También por razones de ética social y de política, debemos denunciar el abuso de la fuerza desde el Poder, o tolerado desde el Poder. Cuando miembros de las fuerzas del orden público intervienen en agresiones a ciudadanos, o cuando toleran con parcialidad acciones agresivas, rebajan su condición a la de beligerantes y contribuyen a la presentación de nuestra sociedad como campo de enfrentamientos de bandos, y no como sociedad nacional en proceso de estructuración.

¿Cómo acabar con la violencia? No es un buen camino el decreto-ley de medidas antiterroristas. Acaso de facilidades técnicas a la actuación de la policía, pero, políticamente, no es la vía adecuada para resolver los problemas vascos. Violencia y terrorismo son males importantes que aquejan a las sociedades actuales.

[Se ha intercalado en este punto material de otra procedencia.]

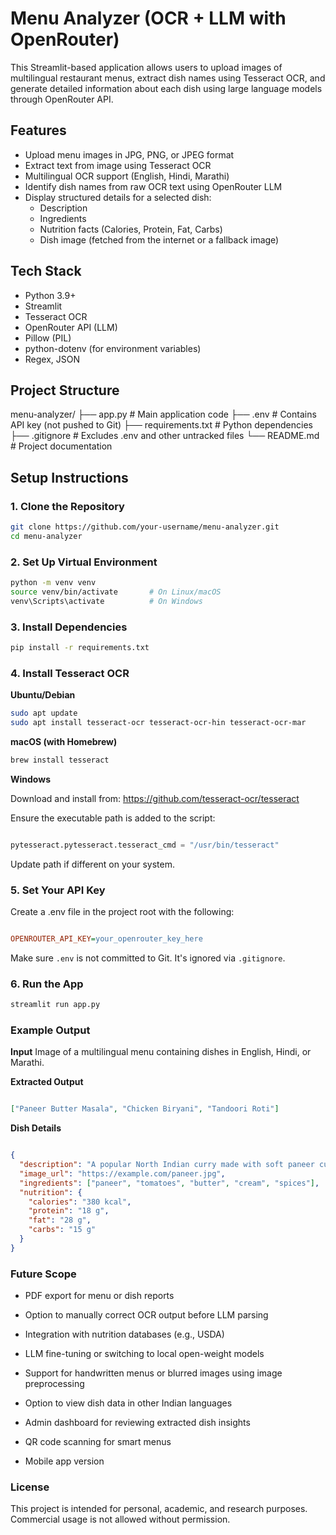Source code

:# Menu Analyzer (OCR + LLM with OpenRouter)

This Streamlit-based application allows users to upload images of multilingual restaurant menus, extract dish names using Tesseract OCR, and generate detailed information about each dish using large language models through OpenRouter API.

## Features

- Upload menu images in JPG, PNG, or JPEG format
- Extract text from image using Tesseract OCR
- Multilingual OCR support (English, Hindi, Marathi)
- Identify dish names from raw OCR text using OpenRouter LLM
- Display structured details for a selected dish:
  - Description
  - Ingredients
  - Nutrition facts (Calories, Protein, Fat, Carbs)
  - Dish image (fetched from the internet or a fallback image)

## Tech Stack

- Python 3.9+
- Streamlit
- Tesseract OCR
- OpenRouter API (LLM)
- Pillow (PIL)
- python-dotenv (for environment variables)
- Regex, JSON

## Project Structure

menu-analyzer/
├── app.py # Main application code
├── .env # Contains API key (not pushed to Git)
├── requirements.txt # Python dependencies
├── .gitignore # Excludes .env and other untracked files
└── README.md # Project documentation



## Setup Instructions

### 1. Clone the Repository

```bash
git clone https://github.com/your-username/menu-analyzer.git
cd menu-analyzer
```

### 2. Set Up Virtual Environment

```bash
python -m venv venv
source venv/bin/activate       # On Linux/macOS
venv\Scripts\activate          # On Windows
```

### 3. Install Dependencies

```bash
pip install -r requirements.txt
```

### 4. Install Tesseract OCR
**Ubuntu/Debian**

```bash
sudo apt update
sudo apt install tesseract-ocr tesseract-ocr-hin tesseract-ocr-mar
```

**macOS (with Homebrew)**
```bash
brew install tesseract
```

**Windows**

Download and install from:
https://github.com/tesseract-ocr/tesseract

Ensure the executable path is added to the script:


```python

pytesseract.pytesseract.tesseract_cmd = "/usr/bin/tesseract"
```


Update path if different on your system.

### 5. Set Your API Key
Create a .env file in the project root with the following:

```ini

OPENROUTER_API_KEY=your_openrouter_key_here
```

Make sure `.env` is not committed to Git. It's ignored via `.gitignore`.

### 6. Run the App
```bash
streamlit run app.py
```

### Example Output

**Input**
    Image of a multilingual menu containing dishes in English, Hindi, or Marathi.

**Extracted Output**

```json

["Paneer Butter Masala", "Chicken Biryani", "Tandoori Roti"]
```

**Dish Details**

```json

{
  "description": "A popular North Indian curry made with soft paneer cubes in a creamy tomato-based sauce.",
  "image_url": "https://example.com/paneer.jpg",
  "ingredients": ["paneer", "tomatoes", "butter", "cream", "spices"],
  "nutrition": {
    "calories": "380 kcal",
    "protein": "18 g",
    "fat": "28 g",
    "carbs": "15 g"
  }
}
```

### Future Scope
    
- PDF export for menu or dish reports

- Option to manually correct OCR output before LLM parsing

- Integration with nutrition databases (e.g., USDA)

- LLM fine-tuning or switching to local open-weight models

- Support for handwritten menus or blurred images using image preprocessing

- Option to view dish data in other Indian languages

- Admin dashboard for reviewing extracted dish insights

- QR code scanning for smart menus

- Mobile app version

### License

This project is intended for personal, academic, and research purposes. Commercial usage is not allowed without permission.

Pero es condición del Estado democrático luchar en favor de la democracia con medios que no la nieguen. Entre las medidas del decreto-ley hay una particularmente grave, y que recuerda la medida básica de los estados de excepción: la posibilidad de detención por tiempo indefinido en manos de la policía. Realmente, esta medida equivale a dejar al detenido sin garantías de un trato correcto durante la detención. Tenga o no un trato correcto, de lo que carece es de garantías suficientes de ello. Por eso mismo, un pueblo como el vasco, sensibilizado por causa de la brutal represión que se ha ejercido contra él, responde desfavorablemente ante estas decisiones.

El camino de regreso a la armonía social no parece sencillo ni corto. Pero si algunas vías cabe establecer, éstas pasan, por un lado, por la afirmación política de los partidos y de la sociedad entera de que su dinámica está asegurada sin el recurso a la fuerza y comprometida si se recurre a ella. Por otro lado pasan -y para esto sí que hace falta considerar la historia del dolor que a nuestro pueblo ha causado la dictadura- por la comunicación política a estos grupos violentos de la verdad antes afirmada: que el camino de la paz debe estar en nuestras manos y que, para conseguir la paz, se nos debe dejar vivir en paz.